Гул стрельбы был почти непрерывным, это было звуковым фоном, на который никто не обращал внимания. Тренировки проводились в таких вот ямах и лабиринтах, это глушило звук, но не совсем.
Трое — двое гэбэшников и бывший САСовец — остановились у одной из таких ям, это назвалось «лабиринт».
— Сами-то строитесь? — спросил САСовец.
— Первую очередь уже пустили — ответил товарищ Бек — теперь только самые трудоемкие объекты остались. И жилье… как всегда в последнюю очередь.
— Обещают?
— Да у меня есть.
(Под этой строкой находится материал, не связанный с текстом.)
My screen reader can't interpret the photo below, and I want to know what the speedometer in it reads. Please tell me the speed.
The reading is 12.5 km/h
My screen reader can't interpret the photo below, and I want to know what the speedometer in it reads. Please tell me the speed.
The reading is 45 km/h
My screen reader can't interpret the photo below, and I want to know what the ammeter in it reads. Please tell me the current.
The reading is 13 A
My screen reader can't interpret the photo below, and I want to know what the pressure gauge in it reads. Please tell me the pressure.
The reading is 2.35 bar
У нас вроде для личного состава ДОСы [17]цивильные делают, а для инструкторов вроде как отдельные коттеджи, как у американцев.
— Да уж… гэбье бездомным не останется… — то ли в шутку, то ли всерьез сказал Иван Васильевич…
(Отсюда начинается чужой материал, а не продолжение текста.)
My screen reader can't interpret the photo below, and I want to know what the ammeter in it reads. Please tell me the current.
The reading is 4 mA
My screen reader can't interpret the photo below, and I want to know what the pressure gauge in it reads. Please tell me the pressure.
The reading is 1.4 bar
Товарищ Бек хлопнул рукой по висящему на груди автомату.
— По Сеньке и шапка…
Несмотря на то, что товарищ Бек был киргиз — по-русски он разговаривал лучше любого русского.
— Проверим? — принял вызов бывший САСовец.
— Это всегда можно…
— Подполковник… — начал москвич.
— Размяться не помешает — заявил Бек — пока этот агент до Кабула едет, все равно ничего не будет.
Иван Васильевич из этого короткого диалога сделал вывод, что второй москвич выше званием, полковник, а скорее всего — уже в генеральских лампасах. Но Бек, которого в Афганистане отлично знали как бывшего военного советника пятого управления ХАД, одного из создателей афганского спецназа — ему напрямую не подчиняется. Спецназ КГБ вообще был как бы выведен в отдельное управление — потому что любой приказ относительно спецназа КГБ проходил под кодом 00 — два нуля, совершенно секретно, никто точно не знал схему управления. Подчинялся он то ли непосредственно Председателю КГБ, то ли бери выше — Председателю Президиума Верховного Совета. Финансирование спецназа КГБ проходило закрытой строкой не только в государственном бюджете — но и в бюджете самого КГБ. Но судя по словам Бека — сходу ДОСы начали строить, да еще коттеджи для офицеров — финансировали их изрядно.